Of all of the many defects in the new turbo-capitalism, this willingness to treat workers as mere commodities is one of the most troubling. Humans evolved in tribes where each member old enough to work had a job and a purpose. The Stone Age economy lasted at least 100,000 years. The agricultural economy that followed lasted thousands of years. It is only in the new capitalist age that whole groups of productive adults fall victim to the concept of “structural unemployment”. This means that the system itself requires a certain percentage of willing workers to go without work. It also causes those who have jobs to accept bad working conditions, and to literally work themselves to death to keep those jobs.
This 5% of potential workers doesn’t seem like much when represented statistically, but in actual social terms it is a calamity for those actual people that are affected, and their families. Even if we didn’t need work to support ourselves, we would still need it to create structure and meaning in our lives. We have evolved to be working creatures. We need to be useful.
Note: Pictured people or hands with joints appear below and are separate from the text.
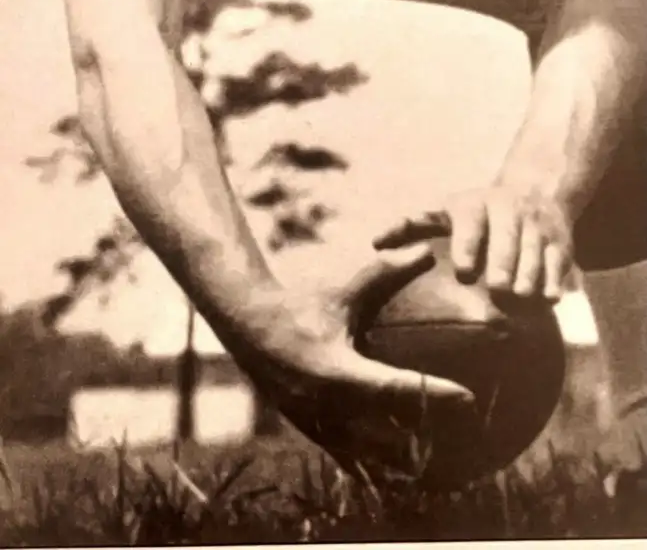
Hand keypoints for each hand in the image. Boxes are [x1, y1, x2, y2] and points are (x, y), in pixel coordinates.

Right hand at [233, 230, 476, 476]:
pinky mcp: (311, 432)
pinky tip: (401, 467)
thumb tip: (427, 251)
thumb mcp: (343, 289)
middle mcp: (329, 406)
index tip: (469, 398)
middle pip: (390, 435)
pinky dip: (376, 462)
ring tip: (441, 457)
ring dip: (404, 457)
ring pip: (371, 456)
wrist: (248, 326)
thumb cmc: (300, 303)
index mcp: (338, 371)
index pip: (397, 388)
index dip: (436, 394)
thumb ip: (385, 272)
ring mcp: (318, 425)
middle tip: (464, 431)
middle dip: (427, 437)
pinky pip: (350, 458)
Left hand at [374, 184, 572, 301]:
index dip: (468, 244)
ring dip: (530, 274)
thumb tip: (374, 242)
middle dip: (504, 263)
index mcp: (476, 204)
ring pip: (536, 250)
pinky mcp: (562, 241)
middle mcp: (509, 210)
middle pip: (508, 237)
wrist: (536, 191)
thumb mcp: (445, 211)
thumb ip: (411, 226)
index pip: (472, 221)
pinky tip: (550, 297)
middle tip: (497, 290)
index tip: (464, 271)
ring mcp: (538, 225)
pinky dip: (556, 278)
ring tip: (521, 298)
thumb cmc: (476, 213)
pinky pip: (560, 261)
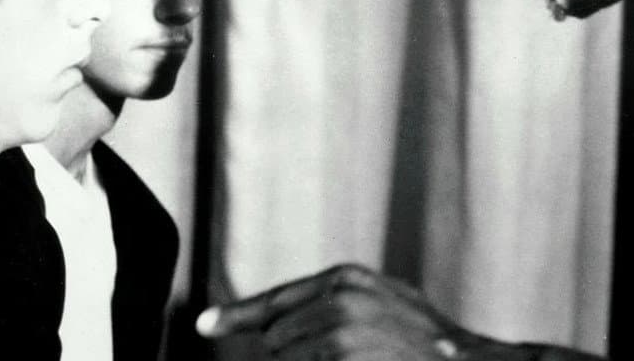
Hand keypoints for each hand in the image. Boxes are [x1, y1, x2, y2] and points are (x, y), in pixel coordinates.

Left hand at [195, 263, 473, 359]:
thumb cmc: (428, 343)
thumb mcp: (383, 304)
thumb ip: (336, 302)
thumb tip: (282, 324)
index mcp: (345, 280)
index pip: (276, 299)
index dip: (236, 315)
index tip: (205, 324)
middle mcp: (337, 299)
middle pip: (276, 339)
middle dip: (293, 355)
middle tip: (344, 358)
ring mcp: (338, 332)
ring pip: (285, 360)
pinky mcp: (339, 357)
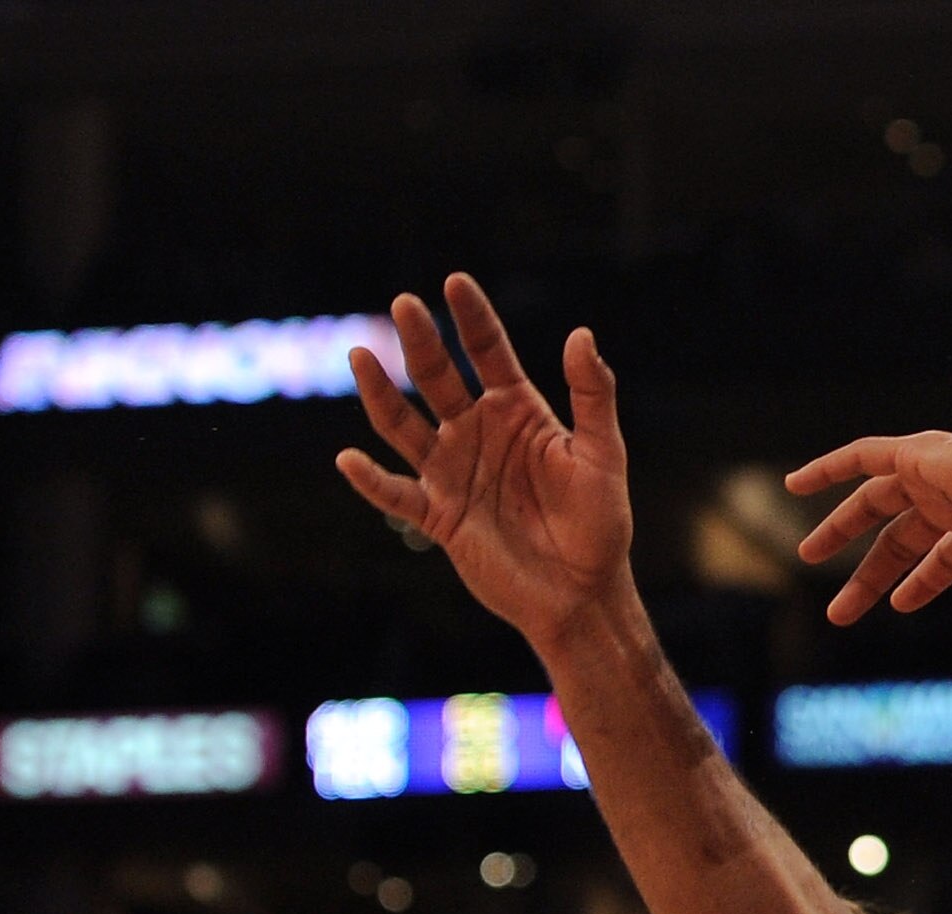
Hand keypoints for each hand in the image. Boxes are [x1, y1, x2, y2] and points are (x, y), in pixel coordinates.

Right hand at [335, 272, 634, 647]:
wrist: (583, 592)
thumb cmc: (600, 524)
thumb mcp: (602, 457)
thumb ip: (592, 398)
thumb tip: (581, 334)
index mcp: (518, 412)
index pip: (488, 352)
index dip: (471, 318)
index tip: (454, 282)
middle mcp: (478, 433)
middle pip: (437, 377)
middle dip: (421, 342)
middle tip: (404, 304)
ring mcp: (453, 471)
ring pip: (403, 425)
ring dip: (379, 393)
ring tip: (361, 358)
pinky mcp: (439, 515)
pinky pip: (395, 493)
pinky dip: (371, 480)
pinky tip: (350, 460)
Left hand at [786, 431, 951, 630]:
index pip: (940, 558)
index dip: (919, 584)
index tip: (896, 606)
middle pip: (897, 539)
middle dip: (867, 574)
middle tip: (839, 610)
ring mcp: (935, 475)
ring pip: (873, 501)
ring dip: (837, 527)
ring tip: (804, 554)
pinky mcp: (920, 455)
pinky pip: (863, 456)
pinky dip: (829, 466)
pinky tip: (794, 484)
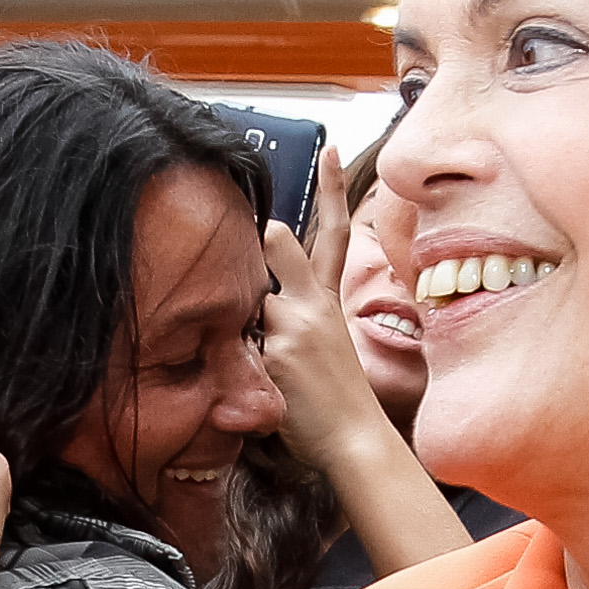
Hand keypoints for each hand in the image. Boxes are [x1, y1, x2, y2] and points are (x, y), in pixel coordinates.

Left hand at [258, 143, 399, 473]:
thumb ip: (296, 323)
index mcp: (328, 302)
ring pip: (246, 301)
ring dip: (238, 328)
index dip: (332, 190)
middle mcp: (312, 304)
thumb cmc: (338, 403)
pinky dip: (233, 365)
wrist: (356, 439)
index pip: (335, 234)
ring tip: (266, 372)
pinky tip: (262, 392)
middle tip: (257, 271)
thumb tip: (263, 315)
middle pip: (276, 241)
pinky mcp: (275, 350)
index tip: (332, 149)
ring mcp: (292, 324)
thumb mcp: (325, 350)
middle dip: (259, 244)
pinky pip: (234, 343)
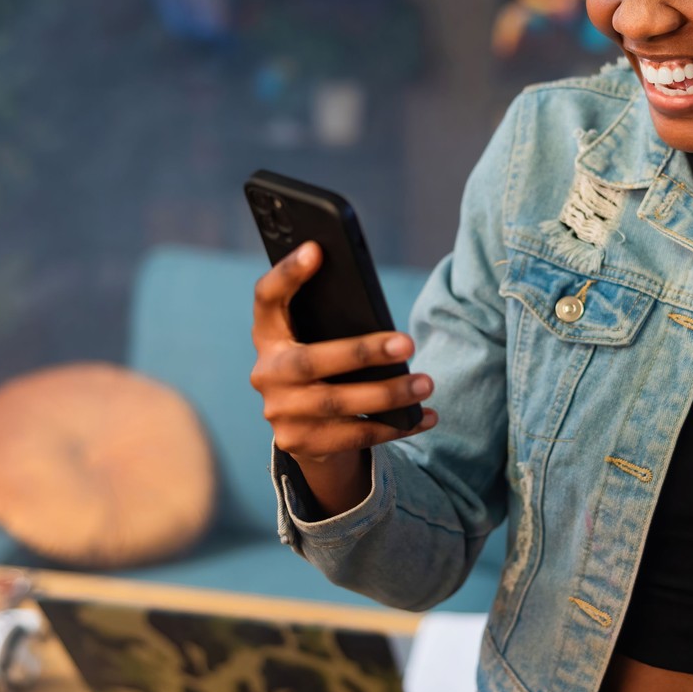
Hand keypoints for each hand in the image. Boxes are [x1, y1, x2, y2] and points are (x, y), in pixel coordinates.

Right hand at [249, 240, 437, 464]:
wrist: (304, 428)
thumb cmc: (324, 364)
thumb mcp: (319, 337)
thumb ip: (334, 321)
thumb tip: (382, 317)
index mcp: (268, 334)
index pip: (267, 297)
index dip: (287, 273)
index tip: (316, 248)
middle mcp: (266, 373)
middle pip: (310, 361)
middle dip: (362, 352)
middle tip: (408, 343)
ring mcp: (279, 412)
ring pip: (336, 403)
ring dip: (387, 394)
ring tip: (426, 383)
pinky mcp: (299, 443)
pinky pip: (353, 436)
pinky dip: (394, 426)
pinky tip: (425, 416)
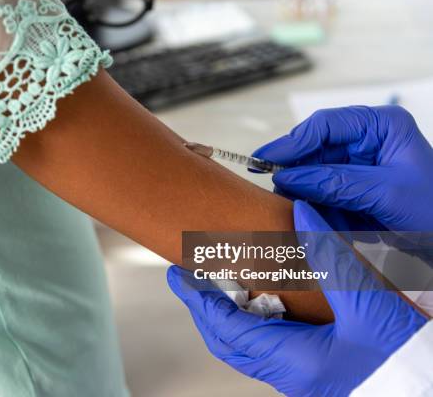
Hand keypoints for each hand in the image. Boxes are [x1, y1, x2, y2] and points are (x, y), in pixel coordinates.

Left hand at [167, 201, 426, 396]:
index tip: (178, 274)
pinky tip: (265, 300)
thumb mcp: (372, 303)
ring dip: (230, 315)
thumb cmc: (410, 360)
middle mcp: (290, 375)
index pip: (225, 327)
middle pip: (229, 340)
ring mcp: (301, 376)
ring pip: (248, 345)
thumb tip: (302, 213)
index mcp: (294, 361)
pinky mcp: (315, 371)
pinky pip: (270, 346)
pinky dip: (257, 321)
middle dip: (207, 308)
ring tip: (223, 284)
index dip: (198, 299)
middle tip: (193, 278)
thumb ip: (333, 255)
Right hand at [252, 105, 432, 230]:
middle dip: (293, 166)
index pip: (326, 125)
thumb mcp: (386, 194)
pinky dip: (310, 203)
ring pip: (313, 171)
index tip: (267, 159)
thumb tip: (287, 177)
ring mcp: (357, 166)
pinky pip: (320, 192)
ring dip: (299, 188)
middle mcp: (366, 141)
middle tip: (268, 182)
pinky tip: (302, 212)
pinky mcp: (352, 189)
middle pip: (314, 147)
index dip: (293, 141)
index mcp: (381, 127)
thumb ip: (335, 183)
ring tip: (284, 201)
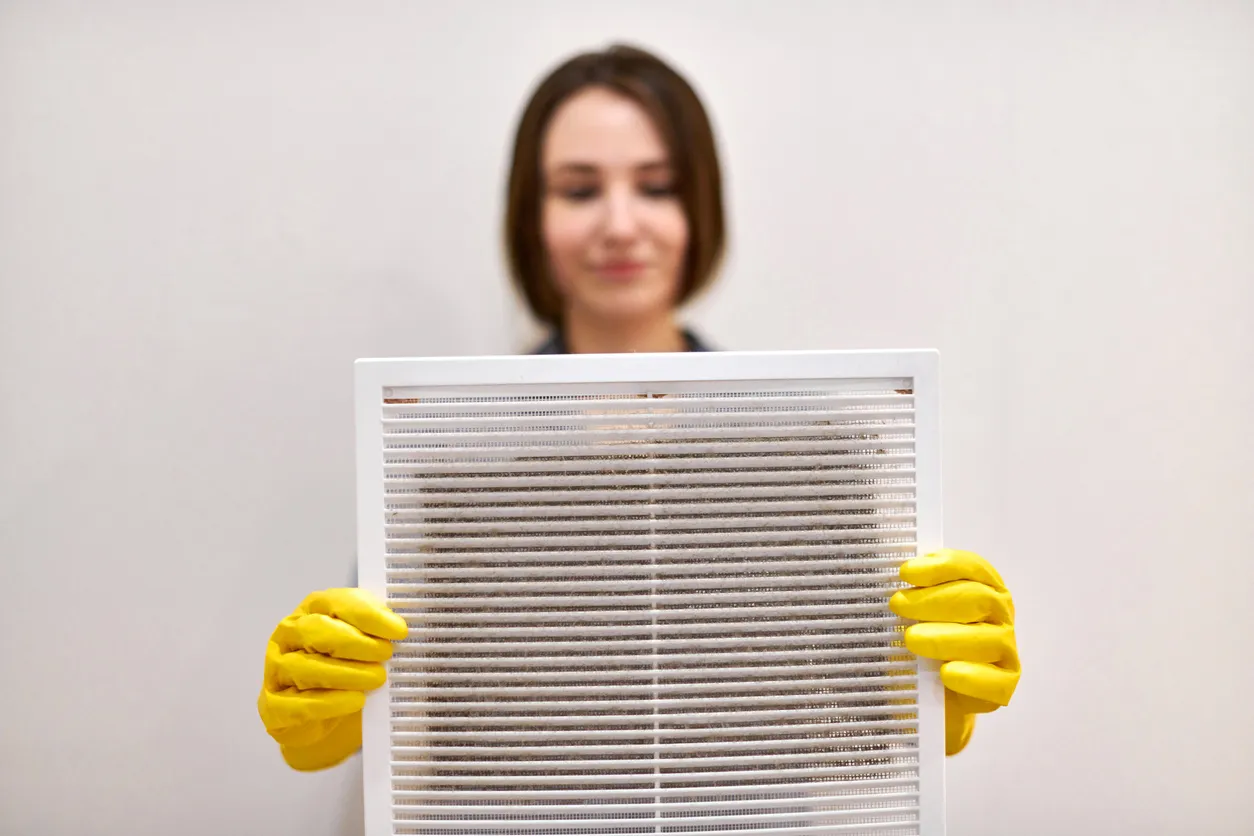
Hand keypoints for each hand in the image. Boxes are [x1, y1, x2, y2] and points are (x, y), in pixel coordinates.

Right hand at [257, 588, 408, 770]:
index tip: (398, 630)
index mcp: (311, 610)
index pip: (338, 603)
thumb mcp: (361, 641)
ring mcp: (276, 669)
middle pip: (317, 631)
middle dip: (356, 643)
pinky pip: (298, 704)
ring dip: (347, 674)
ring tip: (376, 678)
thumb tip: (400, 628)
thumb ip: (376, 629)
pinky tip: (355, 700)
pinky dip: (330, 703)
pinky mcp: (273, 705)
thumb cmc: (343, 668)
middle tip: (386, 654)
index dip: (370, 615)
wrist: (321, 715)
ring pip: (306, 667)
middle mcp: (288, 634)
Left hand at [889, 549, 1019, 755]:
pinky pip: (995, 682)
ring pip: (988, 639)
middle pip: (979, 598)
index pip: (971, 567)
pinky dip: (970, 676)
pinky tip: (945, 673)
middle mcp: (1000, 617)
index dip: (940, 566)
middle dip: (935, 599)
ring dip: (946, 637)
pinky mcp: (1003, 687)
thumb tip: (882, 579)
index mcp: (983, 588)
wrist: (933, 698)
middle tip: (898, 604)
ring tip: (912, 639)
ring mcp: (1005, 652)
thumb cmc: (923, 644)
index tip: (905, 572)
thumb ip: (909, 595)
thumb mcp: (912, 616)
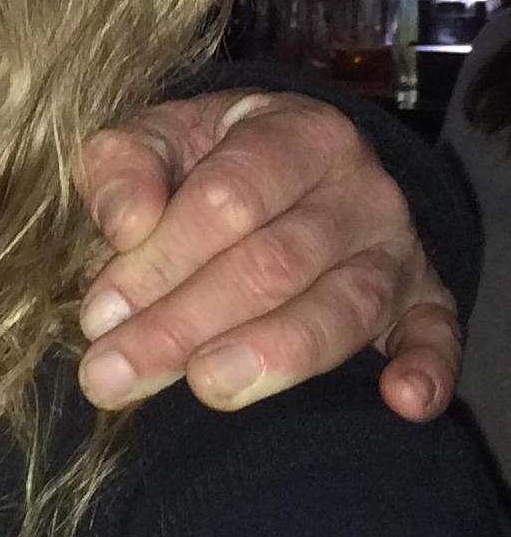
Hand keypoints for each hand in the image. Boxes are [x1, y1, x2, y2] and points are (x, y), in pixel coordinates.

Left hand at [74, 90, 462, 421]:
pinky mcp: (424, 301)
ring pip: (342, 308)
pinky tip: (401, 403)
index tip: (99, 312)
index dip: (160, 259)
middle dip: (187, 323)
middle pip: (273, 263)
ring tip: (207, 389)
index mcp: (294, 133)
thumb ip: (123, 167)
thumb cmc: (207, 157)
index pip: (228, 199)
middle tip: (117, 376)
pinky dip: (427, 369)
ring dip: (274, 358)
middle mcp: (359, 189)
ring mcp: (397, 249)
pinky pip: (437, 335)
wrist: (287, 162)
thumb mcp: (157, 138)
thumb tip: (125, 224)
To add insult to injury, these people, once thrown upon the junk heap of life in a capitalist state, are treated like purposeful losers. And, in recent years, after the right wing assault on public welfare, they find themselves more and more falling into homelessness and abject poverty.
This flaw in the system has always been there. Employment rates fluctuate, and though the numbers are good now, the pay for the lowest rung is not enough to afford the necessities of life. While those in power argue about a $15 dollar minimum wage inflation is outpacing the ability of even the middle class to keep up. By the time the congress passes a $15 dollar minimum it should really be $30.
Meanwhile the pandemic is causing slowdowns and supply chain issues even with 95% of available workers employed. I wonder, when this crisis is solved, will the policy towards “structural unemployment” change as well? What happens to that 5%? And how can the powers that be justify families with two working parents living in cars and on food stamps?
This is just one of the actual results of the capitalist religion, which is the only state sanctioned religion allowed in the United States.